Благодаря деятельности разных людей «Арзамас» сделался сложной структурой, — в него пытались внести даже черты тайного политического общества. Но суть его — по линии, которую вел Жуковский, вел буквально — в протоколах. Арзамасские речи и протоколы (кто бы их ни говорил или писал) неизбежно принимали облик, заданный Жуковским, и сливались в единое целое.
Кончалось заседание, все разъезжались по домам. Какие письма писал Жуковский в это «веселое» арзамасское время на родину, видно по ответу Киреевской, по ее долбинскому письму от 23 ноября 1815 года: «Милый брат! Милый друг! Бесценное письмо ваше оживило меня, хотя в нем нет ничего оживительного, — те же желания не того, что у нас есть, та же непривязанность к настоящему, та же пустота, скука, которые до вашей милой души не должны бы сметь дотронуться, — но этот почерк, этот голос дружбы, который слышен и в скуке, и в пустоте, и в шуме, — и возможность счастья невольно воскресла! Авось!.. Бросьте все, милый брат! Приезжайте сюда, ваше место здесь свято!.. Ваши рощи, ваша милая Поэзия ваша прелестная свобода, тишина, вдохновение и верные сердца ваших друзей, здесь все цело, все живет, все вечно! Что это за состояние, для которого вам надобно служить? Что это значит: чем жить? Это и глупо и обидно! Забыли вы, что я хотела все свое продать, бросить, чтобы с вами в 14 году ехать в Швейцарию? Разве вы не знаете, что у нас, слава Богу, есть чем жить... что и тогда бы было, когда б я сама для жизни своими руками работала, и тогда бы вы могли жить со всеми прихотьми, каких бы вам угодно было! А когда бы вы здесь были с нами, я была бы вашим богатством богата; милый друг, неужели мне сказывать вам, что такое для меня любить вас?» Но в какие дни попало это прекрасное письмо в руки Жуковского! В какие дни! Он как раз совершенно был выбит из равновесия, получив письмо Маши из Дерпта, в котором она просит его согласия на ее брак с Мойером! Не сразу он принялся за ответ Маше...

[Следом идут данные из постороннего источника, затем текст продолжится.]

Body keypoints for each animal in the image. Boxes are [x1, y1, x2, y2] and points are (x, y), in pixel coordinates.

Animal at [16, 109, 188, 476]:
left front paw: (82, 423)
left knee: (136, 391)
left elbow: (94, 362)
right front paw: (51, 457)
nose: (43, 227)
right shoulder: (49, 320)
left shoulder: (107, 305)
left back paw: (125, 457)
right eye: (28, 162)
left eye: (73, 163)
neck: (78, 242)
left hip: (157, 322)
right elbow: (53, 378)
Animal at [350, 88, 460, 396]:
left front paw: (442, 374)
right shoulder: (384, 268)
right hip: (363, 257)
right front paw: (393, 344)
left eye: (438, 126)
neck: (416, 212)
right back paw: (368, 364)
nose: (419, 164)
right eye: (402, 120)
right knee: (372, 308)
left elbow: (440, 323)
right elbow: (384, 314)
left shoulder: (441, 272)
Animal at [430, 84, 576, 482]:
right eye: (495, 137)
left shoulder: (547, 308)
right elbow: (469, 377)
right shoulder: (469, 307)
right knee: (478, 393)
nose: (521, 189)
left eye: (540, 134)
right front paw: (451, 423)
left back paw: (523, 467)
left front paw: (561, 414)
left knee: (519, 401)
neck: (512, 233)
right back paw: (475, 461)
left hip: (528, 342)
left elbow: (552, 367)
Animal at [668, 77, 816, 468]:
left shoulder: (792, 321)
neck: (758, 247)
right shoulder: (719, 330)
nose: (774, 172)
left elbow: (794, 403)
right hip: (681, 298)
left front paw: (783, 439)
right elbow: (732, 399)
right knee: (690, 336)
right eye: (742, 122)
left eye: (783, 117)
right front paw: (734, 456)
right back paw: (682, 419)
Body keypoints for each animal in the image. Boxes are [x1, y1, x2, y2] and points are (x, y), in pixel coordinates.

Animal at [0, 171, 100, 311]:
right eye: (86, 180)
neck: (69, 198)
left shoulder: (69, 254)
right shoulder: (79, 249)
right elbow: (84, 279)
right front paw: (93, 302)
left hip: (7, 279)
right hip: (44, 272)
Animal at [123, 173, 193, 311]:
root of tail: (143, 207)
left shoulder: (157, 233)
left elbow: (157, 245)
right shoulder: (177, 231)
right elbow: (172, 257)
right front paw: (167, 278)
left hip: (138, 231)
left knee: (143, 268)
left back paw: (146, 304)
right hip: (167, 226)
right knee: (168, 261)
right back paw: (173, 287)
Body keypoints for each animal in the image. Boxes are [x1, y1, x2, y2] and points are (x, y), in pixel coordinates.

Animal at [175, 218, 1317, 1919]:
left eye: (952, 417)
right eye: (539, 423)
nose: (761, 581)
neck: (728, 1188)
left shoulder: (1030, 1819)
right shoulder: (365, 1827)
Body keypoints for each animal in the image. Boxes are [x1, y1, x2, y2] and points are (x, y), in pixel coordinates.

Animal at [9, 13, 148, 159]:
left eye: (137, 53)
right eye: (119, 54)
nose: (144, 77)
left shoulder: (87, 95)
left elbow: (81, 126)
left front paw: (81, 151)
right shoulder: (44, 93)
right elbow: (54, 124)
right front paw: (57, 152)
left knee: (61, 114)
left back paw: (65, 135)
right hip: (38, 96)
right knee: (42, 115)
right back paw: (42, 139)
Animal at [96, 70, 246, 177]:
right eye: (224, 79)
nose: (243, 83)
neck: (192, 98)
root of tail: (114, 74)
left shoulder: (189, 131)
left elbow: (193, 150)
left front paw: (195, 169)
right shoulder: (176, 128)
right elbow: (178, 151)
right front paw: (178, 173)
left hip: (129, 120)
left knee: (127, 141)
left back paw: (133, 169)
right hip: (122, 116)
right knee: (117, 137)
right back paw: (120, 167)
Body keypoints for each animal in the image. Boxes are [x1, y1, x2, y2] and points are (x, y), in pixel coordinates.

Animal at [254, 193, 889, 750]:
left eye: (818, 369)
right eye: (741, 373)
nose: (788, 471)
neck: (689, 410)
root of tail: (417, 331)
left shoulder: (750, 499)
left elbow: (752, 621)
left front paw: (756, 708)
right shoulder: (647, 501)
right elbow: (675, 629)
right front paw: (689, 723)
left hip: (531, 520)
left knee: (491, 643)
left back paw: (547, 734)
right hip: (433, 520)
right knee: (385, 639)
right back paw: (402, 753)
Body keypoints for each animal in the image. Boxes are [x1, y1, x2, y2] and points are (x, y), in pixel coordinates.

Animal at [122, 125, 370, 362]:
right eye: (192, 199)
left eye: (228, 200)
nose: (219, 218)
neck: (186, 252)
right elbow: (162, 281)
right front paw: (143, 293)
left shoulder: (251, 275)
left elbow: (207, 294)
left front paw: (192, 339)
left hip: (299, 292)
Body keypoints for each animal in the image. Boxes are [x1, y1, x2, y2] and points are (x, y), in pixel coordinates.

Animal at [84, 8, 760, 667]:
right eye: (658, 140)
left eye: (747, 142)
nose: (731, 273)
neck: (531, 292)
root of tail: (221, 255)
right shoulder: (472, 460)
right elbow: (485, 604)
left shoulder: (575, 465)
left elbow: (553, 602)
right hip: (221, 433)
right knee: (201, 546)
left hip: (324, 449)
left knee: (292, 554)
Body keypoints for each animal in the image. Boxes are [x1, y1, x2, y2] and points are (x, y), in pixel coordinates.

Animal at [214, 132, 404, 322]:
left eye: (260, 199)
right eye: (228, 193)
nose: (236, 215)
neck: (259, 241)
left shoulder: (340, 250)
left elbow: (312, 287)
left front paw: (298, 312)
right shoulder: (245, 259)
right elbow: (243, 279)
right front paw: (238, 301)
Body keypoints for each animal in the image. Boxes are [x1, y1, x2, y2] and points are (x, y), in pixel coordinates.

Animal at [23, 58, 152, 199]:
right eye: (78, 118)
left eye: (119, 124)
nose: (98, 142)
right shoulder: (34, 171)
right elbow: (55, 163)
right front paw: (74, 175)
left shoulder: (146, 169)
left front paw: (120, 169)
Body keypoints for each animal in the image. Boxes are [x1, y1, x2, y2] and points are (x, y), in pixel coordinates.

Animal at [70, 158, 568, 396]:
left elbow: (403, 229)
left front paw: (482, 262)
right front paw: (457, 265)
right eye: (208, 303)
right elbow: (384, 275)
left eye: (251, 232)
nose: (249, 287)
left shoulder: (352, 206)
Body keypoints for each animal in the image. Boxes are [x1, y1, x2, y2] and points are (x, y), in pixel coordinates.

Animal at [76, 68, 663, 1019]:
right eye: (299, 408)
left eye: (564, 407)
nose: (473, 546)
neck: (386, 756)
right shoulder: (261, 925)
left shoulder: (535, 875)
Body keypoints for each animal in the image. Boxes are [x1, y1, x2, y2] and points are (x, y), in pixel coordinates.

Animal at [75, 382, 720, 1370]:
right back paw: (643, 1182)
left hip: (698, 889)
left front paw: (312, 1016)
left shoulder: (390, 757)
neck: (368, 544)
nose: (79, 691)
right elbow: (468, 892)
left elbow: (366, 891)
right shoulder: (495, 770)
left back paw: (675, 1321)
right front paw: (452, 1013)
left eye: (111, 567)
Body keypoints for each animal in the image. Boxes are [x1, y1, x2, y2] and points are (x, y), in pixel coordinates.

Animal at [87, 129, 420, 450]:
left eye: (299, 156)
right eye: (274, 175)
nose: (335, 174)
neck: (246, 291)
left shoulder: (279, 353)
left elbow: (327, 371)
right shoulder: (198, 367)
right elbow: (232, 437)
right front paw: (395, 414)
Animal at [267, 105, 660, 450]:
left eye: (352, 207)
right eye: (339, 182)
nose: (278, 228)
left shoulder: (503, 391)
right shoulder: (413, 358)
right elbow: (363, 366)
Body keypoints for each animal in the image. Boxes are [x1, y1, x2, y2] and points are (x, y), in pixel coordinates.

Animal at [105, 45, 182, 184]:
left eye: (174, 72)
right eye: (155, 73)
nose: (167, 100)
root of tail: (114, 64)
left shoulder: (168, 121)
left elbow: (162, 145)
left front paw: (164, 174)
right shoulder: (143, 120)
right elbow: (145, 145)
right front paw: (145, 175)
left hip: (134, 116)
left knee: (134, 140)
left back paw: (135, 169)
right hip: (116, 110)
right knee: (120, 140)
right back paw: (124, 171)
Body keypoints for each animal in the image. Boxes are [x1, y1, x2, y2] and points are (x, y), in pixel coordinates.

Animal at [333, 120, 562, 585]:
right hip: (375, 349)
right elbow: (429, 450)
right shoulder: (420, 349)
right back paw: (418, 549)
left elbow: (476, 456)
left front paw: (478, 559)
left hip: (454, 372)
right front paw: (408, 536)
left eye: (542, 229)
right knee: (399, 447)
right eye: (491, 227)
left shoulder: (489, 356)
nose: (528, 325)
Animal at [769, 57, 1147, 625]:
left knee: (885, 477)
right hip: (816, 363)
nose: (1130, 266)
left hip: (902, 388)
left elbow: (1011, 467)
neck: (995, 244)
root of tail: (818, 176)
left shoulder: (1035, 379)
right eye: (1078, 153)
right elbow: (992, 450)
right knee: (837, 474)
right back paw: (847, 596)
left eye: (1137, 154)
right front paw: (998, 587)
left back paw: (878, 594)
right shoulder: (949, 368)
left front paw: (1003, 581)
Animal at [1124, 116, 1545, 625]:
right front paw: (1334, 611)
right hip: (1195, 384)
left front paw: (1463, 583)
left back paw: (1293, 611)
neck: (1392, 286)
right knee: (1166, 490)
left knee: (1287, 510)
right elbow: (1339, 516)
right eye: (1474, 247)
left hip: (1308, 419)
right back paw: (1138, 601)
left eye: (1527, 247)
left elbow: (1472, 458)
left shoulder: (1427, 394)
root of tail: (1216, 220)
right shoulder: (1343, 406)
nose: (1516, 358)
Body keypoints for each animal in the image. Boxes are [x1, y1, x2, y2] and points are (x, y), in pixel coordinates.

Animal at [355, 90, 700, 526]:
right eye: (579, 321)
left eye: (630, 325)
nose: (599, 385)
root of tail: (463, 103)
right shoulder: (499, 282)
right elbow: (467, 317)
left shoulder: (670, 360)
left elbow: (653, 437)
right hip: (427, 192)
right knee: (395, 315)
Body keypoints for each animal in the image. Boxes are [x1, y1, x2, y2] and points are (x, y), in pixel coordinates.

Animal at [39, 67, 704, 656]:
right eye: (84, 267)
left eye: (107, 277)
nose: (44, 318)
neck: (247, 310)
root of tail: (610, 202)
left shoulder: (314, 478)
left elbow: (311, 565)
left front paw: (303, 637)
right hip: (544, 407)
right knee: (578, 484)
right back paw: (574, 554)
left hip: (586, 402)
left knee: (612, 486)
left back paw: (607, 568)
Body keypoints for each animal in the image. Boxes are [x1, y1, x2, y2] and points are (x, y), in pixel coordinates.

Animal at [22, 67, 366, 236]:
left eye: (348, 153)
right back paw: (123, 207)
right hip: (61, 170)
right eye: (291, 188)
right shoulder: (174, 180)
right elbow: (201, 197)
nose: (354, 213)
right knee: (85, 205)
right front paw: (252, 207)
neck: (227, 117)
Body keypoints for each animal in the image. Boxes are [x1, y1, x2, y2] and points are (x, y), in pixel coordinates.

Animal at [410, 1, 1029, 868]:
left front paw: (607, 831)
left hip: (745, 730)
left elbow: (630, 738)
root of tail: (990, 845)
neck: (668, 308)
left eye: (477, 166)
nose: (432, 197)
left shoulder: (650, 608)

Мойера он знал. Мойер сватался уже к Маше, получил отказ, но остался другом семьи. Подружился с ним и Жуковский. Мойера нельзя было не любить за прекрасную душу. Он был профессор хирургии Дерптского университета, пианист-виртуоз, коротко знакомый с Бетховеном. Еще в сентябре Маша писала о нем Киреевской: «Милый, добрый, благородный Мойер... Он положил себе за правило забывать или не думать о себе там, где дело идет о пользе ближнего, и жертвовать всем другому. И это не слова, а дело... Клиник университетский у него на руках — но как там нельзя содержать беспрестанно более 5 человек, то Мойер нанимает большой дом, куда привозит себе безруких и безногих и лечит на свой счет». Мойер был при Сашиных родинах, а Екатерину Афанасьевну «не вылечил, а спас от ужасной лихорадки», как пишет Маша. Он взялся «с добродушием и простотой» лечить и ее. Екатерина Афанасьевна писала Киреевской о Мойере: «Благородство души его, право, описать нельзя, доверенность и привязанность к Маше — необыкновенные».